Lèdo Ivo es una escuela llena de loteria de catalunya comprobar cupon pinzones y un timonel que canta en el platillo de leche.
Los mejores 1001 poemas de la Historia: Los cisnes salvajes de Coole).
Había Pasado gran parte de su juventud en Noruega dónde se caso con una hermosa mujer llamada axelina o Lina, como el solía llamarla.
La Casa Roja (2008).
Por veinte días Lina estuvo en cama, y por orden del doctor el teniente Jym no ingresaba a la habitación, hasta que a unos días antes de su boda, Lina lo mando a llamar, para mostrarle el vestido de bodas y los regalos.Movimiento literario : Modernismo.Refería constantemente que cuando ella lo miraba, lo perturbaba aterradoramente.Y ya había recibido infinidad de regalos, En uno de esos regalos había una caja de cristal forrada de terciopelo rojo.En Cavalo Morto cuando muere un caballo se llama a Lèdo Ivo para que lo resucite, cuando muere un evangelista se llama a Lèdo Ivo para que lo resucite, cuando muere Lèdo Ivo llaman al sastre de las mariposas para que lo resucite.Hasta el Monyo de Patrones en Inglés.

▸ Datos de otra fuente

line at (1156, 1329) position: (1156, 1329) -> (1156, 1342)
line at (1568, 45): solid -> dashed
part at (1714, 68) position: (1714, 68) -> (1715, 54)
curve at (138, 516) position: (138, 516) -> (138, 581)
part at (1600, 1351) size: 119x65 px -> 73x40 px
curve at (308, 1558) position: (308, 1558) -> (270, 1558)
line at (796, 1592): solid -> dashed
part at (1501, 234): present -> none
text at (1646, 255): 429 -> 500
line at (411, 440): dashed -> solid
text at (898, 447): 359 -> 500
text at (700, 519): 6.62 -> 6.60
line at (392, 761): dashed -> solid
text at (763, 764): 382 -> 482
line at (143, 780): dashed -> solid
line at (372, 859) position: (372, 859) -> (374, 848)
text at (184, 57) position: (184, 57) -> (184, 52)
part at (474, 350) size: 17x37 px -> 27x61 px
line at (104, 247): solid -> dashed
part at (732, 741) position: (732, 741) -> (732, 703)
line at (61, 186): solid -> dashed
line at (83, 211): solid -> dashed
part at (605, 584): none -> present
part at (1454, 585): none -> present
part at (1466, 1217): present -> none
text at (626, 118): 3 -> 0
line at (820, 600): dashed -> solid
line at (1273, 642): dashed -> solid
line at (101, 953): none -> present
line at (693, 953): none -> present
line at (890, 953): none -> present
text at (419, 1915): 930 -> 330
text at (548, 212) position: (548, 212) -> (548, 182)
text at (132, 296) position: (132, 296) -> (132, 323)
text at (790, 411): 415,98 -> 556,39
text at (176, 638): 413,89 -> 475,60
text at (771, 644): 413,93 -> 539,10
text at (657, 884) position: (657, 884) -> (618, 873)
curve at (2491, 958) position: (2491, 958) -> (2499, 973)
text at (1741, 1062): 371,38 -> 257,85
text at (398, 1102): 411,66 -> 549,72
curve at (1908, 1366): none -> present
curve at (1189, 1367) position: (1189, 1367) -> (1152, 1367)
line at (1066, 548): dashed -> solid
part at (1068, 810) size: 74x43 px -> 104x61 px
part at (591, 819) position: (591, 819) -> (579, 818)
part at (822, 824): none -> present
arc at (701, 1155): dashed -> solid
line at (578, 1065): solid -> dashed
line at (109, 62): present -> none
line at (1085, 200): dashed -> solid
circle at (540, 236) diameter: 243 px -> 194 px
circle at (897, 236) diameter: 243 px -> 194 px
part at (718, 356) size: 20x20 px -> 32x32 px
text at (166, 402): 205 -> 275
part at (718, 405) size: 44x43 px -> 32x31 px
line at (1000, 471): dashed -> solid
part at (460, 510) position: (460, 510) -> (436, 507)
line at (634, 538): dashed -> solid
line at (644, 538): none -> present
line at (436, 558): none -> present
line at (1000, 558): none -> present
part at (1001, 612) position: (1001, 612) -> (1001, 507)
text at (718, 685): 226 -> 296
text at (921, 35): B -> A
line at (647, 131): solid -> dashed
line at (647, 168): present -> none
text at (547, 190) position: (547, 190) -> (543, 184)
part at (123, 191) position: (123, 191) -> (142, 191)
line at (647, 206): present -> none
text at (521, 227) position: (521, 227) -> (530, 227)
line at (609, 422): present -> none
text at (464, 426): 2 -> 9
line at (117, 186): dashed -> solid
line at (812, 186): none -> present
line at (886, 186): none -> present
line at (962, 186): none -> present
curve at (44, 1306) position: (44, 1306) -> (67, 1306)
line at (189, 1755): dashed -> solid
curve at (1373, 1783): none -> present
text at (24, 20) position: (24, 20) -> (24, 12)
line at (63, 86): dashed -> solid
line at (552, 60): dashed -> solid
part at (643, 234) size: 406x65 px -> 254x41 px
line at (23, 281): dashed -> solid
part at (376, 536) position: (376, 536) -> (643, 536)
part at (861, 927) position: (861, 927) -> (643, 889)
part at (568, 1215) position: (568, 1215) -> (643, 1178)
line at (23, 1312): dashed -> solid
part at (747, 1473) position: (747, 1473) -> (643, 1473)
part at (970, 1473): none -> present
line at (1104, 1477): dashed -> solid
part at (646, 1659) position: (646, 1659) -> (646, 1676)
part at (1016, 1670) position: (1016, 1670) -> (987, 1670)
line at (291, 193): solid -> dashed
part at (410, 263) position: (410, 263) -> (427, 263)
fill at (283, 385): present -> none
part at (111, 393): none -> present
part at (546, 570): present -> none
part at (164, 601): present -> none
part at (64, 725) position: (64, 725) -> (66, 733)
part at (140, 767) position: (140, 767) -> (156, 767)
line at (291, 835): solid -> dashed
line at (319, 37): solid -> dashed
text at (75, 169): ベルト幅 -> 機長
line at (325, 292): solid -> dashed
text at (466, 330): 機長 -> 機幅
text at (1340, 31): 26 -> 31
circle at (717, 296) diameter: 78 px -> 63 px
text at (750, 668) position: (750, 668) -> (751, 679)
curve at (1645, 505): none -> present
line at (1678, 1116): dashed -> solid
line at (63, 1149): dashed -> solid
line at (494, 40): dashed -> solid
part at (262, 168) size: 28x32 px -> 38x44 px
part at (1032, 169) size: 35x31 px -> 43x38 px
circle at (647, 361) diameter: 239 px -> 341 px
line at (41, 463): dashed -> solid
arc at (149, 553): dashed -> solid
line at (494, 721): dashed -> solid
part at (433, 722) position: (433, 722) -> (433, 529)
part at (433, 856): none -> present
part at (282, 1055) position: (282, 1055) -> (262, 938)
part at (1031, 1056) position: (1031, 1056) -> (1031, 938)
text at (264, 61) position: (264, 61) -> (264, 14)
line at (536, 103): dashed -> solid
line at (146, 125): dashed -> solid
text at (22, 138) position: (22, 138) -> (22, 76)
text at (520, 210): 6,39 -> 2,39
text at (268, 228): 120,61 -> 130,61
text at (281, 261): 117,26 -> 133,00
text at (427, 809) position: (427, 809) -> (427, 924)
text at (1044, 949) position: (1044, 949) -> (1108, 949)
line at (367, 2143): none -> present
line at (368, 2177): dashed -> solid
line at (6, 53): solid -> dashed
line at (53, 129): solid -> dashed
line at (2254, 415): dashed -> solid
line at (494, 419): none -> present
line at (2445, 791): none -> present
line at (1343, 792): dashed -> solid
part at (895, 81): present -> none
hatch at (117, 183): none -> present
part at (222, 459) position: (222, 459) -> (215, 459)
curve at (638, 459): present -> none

Que iluminaban el rostro de Lina.
EL tiempo : el cuento los ojos de Lina, está desarrollado en tiempo pasado.
Los mejores 1001 poemas de la Historia: El caballero pobre, de Ale.
Qué otra página añadirías a la lista?Los días imposibles (Calambur, 2005) o, largueza del instante (Diputación de León, 2009 con el que ganó el Premio xvii Bienal de Poesía Provincia de León, 2008.Artículos relacionados Los mejores 1001 poemas de la Historia: Fuego y hielo, de Robert.En 2005 creó junto a José Manuel Fuentes la colección de poesía Cuadernos tarjetas para regalar a una quinceañera del Boreal que depende del Departamento de Lengua y Literatura Castellana del IES Universidad Laboral, de Cáceres.Los mejores 1001 poemas: El nombre conseguido de los nombres,.Forma DE composiciÓN : prosa.





En ese momento ella le dice que ese es su regalo, entonces el teniente Jym abre la caja de cristal y encuentra algo muy desastroso, los ojos de Lina.
Sus ojos eran de un corte perfecto, rasgados y grandes; debajo de ellos una línea azulada formaba la oreja y parecía como la tenue sombra de sus largas pestañas, sus sentimentalismos de muchacha romántica  eran verdes; sus alegrías violetas; sus celos amarillos; y rojos sus.